The thing is though, we’re not in a movie. There is no three act structure, there won’t be a tidy resolution that teaches us all a lesson at the end. It’s real life and things are not nearly so black and white as they are in movies.
If it feels like we’re running out of time to fix the climate, that’s probably because that’s what the narrative around climate change has been for many years. Everyone, from the media to climate activists, use big, serious language to talk about climate action. They all seem to be saying, “if we don’t do something by 2020, we’re all doomed!” and I understand why it was phrased like that. It’s a good way to get people’s attention and convince them to care. After all, who wants to be doomed?
The problem is that we’ve gotten past 2020, we’re past all the arbitrary dates that have been set between humanity and a climate apocalypse. Studies have come out that have asserted that humanity is, “past the point of no return,” meaning that even if greenhouse gas emissions fell to absolutely zero, it still wouldn’t be enough to stop the climate from changing. Others have disputed that claim, but the fact remains, there are a lot of people who believe that it’s genuinely too late to do anything to stop climate change, and if it’s too late to stop it, then what’s the point in trying?
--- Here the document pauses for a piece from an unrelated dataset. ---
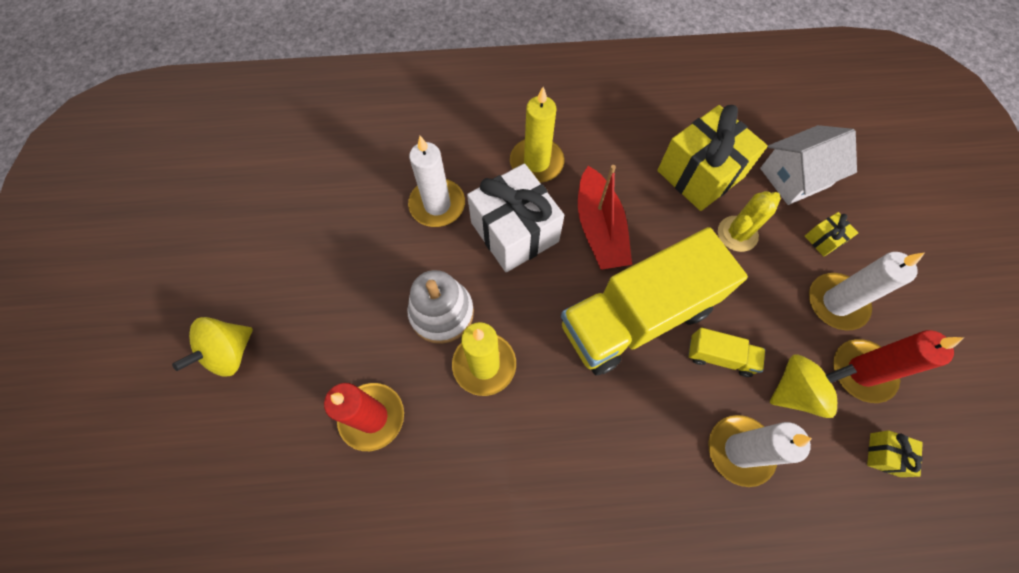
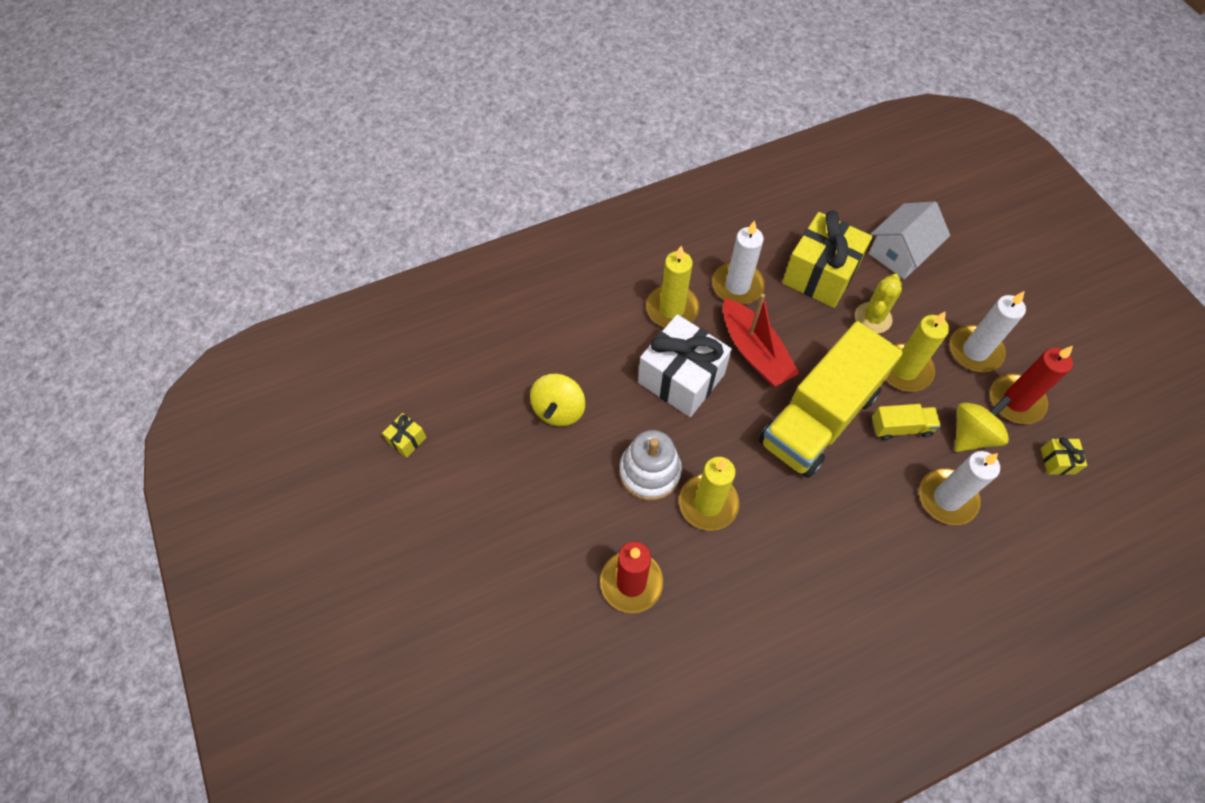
camera: 20 degrees left, 5 degrees down
(229, 353) = (472, 574): yellow spinning top -> yellow spinning top (559, 410)
(437, 205) = (599, 376): white candle -> white candle (737, 285)
(749, 297) = (905, 369): none -> yellow candle
(824, 239) = (945, 300): yellow gift -> yellow gift (407, 440)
That’s the problem with that kind of narrative. If people think they’re screwed either way, there’s no incentive to make any changes, no motivation to improve. If I bomb a midterm so badly that I know I’m going to fail a class no matter what, you can bet I’m not showing up to the seminars for the rest of the semester. It’s the same concept with climate. If we believe that we have already failed then we’re going to stop trying, and that’s not something we can afford to let happen.
We have seen the effects of climate change and in our lifetimes, we will see more. We can’t stop what’s already happened, and it may not be possible to fix everything entirely, but we can certainly stop things from getting worse.